■ Activity ■
Copy the text lines from every row below word for word, leaving out the pictures.

Text data extracted from pages:
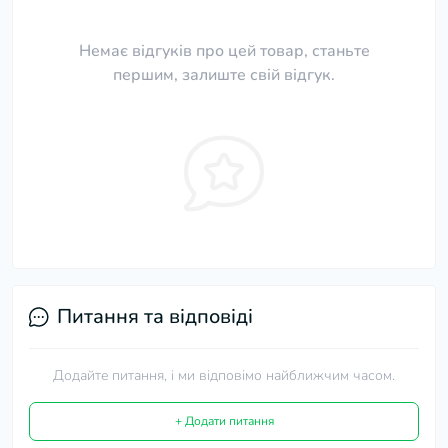
Немає відгуків про цей товар, станьте
першим, залиште свій відгук.
Питання та відповіді
Додайте питання, і ми відповімо найближчим часом.
+ Додати питання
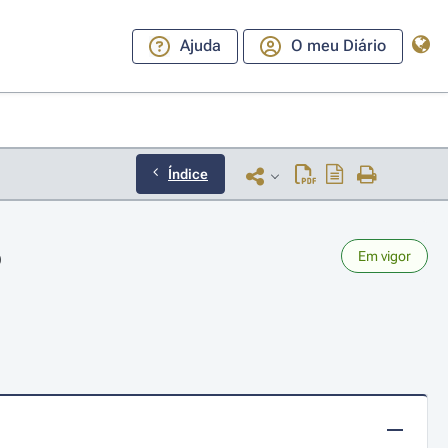
Ajuda
O meu Diário
Índice
o
Em vigor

■ Result of this exercise ■
Немає відгуків про цей товар, станьте
першим, залиште свій відгук.
Питання та відповіді
Додайте питання, і ми відповімо найближчим часом.
+ Додати питання
Ajuda
O meu Diário
Índice
o
Em vigor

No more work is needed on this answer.